§ WHAT IS BEING ASKED
Can you write out the text of all the records below again, swapping "HAVACILIK HABERLERİ" for "HAVACILIK DÜNYASI" everywhere it appears, changing nothing else, and leaving out the pictures?

(SUPPLIED RECORDS)

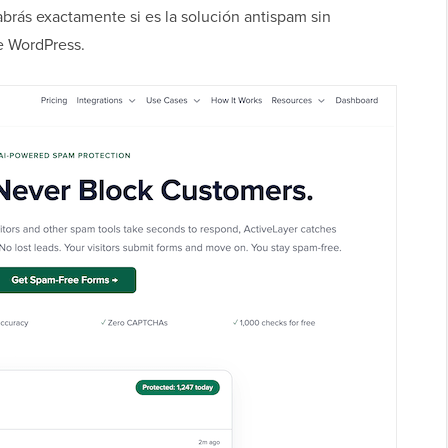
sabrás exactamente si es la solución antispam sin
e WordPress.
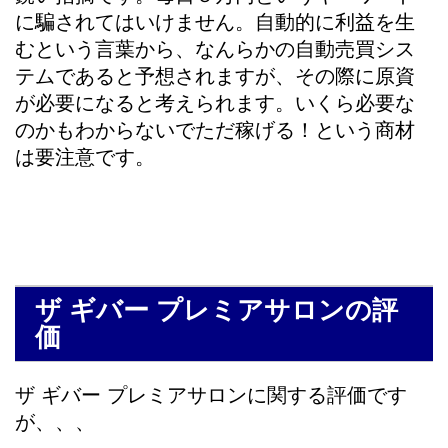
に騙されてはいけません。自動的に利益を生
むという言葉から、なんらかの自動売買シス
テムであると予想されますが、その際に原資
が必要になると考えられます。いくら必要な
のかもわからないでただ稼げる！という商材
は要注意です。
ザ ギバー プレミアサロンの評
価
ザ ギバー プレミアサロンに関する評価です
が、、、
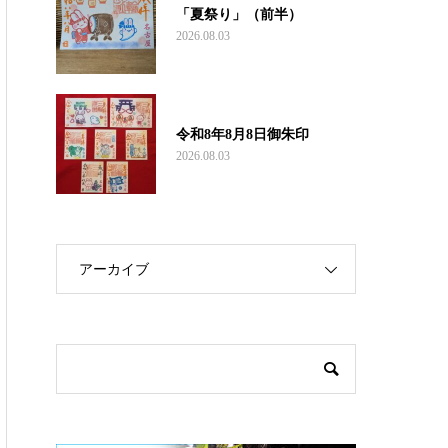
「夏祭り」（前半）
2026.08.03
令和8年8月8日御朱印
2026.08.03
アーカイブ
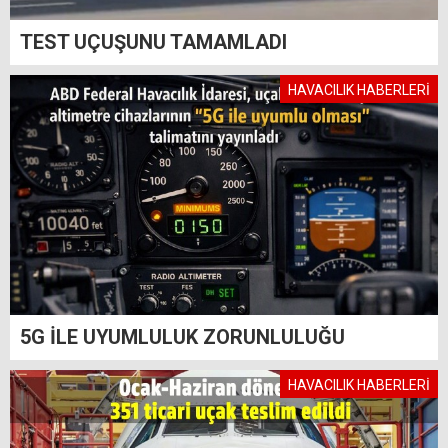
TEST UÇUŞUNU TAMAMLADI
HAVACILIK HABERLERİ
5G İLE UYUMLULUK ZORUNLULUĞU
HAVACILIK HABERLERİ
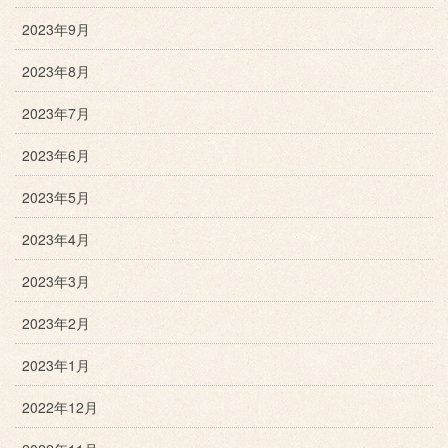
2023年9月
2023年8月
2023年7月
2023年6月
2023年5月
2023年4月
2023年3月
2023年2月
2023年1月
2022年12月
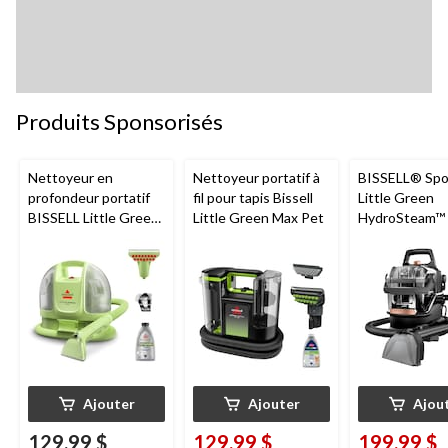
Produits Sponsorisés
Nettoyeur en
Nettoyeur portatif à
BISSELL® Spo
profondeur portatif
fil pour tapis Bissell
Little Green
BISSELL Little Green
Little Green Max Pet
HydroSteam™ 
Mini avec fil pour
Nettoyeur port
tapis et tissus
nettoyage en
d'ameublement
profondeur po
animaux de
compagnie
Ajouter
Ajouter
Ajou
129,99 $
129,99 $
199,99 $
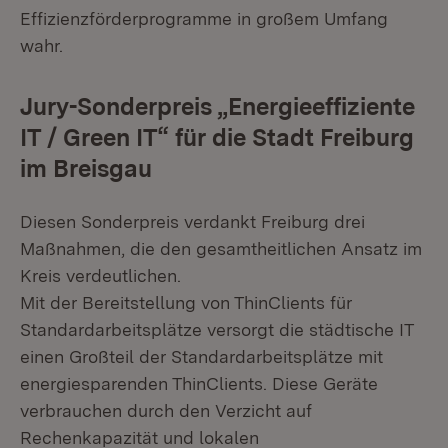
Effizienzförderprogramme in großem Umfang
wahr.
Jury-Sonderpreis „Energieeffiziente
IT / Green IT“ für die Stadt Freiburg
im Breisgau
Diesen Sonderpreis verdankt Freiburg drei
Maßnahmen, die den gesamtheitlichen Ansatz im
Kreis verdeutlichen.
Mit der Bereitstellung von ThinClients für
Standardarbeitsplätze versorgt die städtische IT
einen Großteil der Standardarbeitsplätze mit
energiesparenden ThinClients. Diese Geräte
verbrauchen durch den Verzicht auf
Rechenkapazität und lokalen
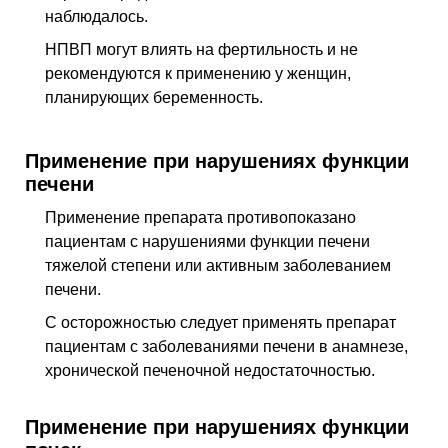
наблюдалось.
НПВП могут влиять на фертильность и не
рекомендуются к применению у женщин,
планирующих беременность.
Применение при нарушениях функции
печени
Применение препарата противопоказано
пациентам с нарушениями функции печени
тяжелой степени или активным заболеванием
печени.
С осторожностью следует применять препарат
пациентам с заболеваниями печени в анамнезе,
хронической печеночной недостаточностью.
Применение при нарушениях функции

(End SUPPLIED RECORDS)

§ ANSWER SECTION
sabrás exactamente si es la solución antispam sin
e WordPress.
に騙されてはいけません。自動的に利益を生
むという言葉から、なんらかの自動売買シス
テムであると予想されますが、その際に原資
が必要になると考えられます。いくら必要な
のかもわからないでただ稼げる！という商材
は要注意です。
ザ ギバー プレミアサロンの評
価
ザ ギバー プレミアサロンに関する評価です
が、、、
「夏祭り」（前半）
2026.08.03
令和8年8月8日御朱印
2026.08.03
アーカイブ
TEST UÇUŞUNU TAMAMLADI
HAVACILIK DÜNYASI
5G İLE UYUMLULUK ZORUNLULUĞU
HAVACILIK DÜNYASI
2023年9月
2023年8月
2023年7月
2023年6月
2023年5月
2023年4月
2023年3月
2023年2月
2023年1月
2022年12月
Produits Sponsorisés
Nettoyeur en
Nettoyeur portatif à
BISSELL® Spo
profondeur portatif
fil pour tapis Bissell
Little Green
BISSELL Little Green
Little Green Max Pet
HydroSteam™ 
Mini avec fil pour
Nettoyeur port
tapis et tissus
nettoyage en
d'ameublement
profondeur po
animaux de
compagnie
Ajouter
Ajouter
Ajou
129,99 $
129,99 $
199,99 $
Effizienzförderprogramme in großem Umfang
wahr.
Jury-Sonderpreis „Energieeffiziente
IT / Green IT“ für die Stadt Freiburg
im Breisgau
Diesen Sonderpreis verdankt Freiburg drei
Maßnahmen, die den gesamtheitlichen Ansatz im
Kreis verdeutlichen.
Mit der Bereitstellung von ThinClients für
Standardarbeitsplätze versorgt die städtische IT
einen Großteil der Standardarbeitsplätze mit
energiesparenden ThinClients. Diese Geräte
verbrauchen durch den Verzicht auf
Rechenkapazität und lokalen
наблюдалось.
НПВП могут влиять на фертильность и не
рекомендуются к применению у женщин,
планирующих беременность.
Применение при нарушениях функции
печени
Применение препарата противопоказано
пациентам с нарушениями функции печени
тяжелой степени или активным заболеванием
печени.
С осторожностью следует применять препарат
пациентам с заболеваниями печени в анамнезе,
хронической печеночной недостаточностью.
Применение при нарушениях функции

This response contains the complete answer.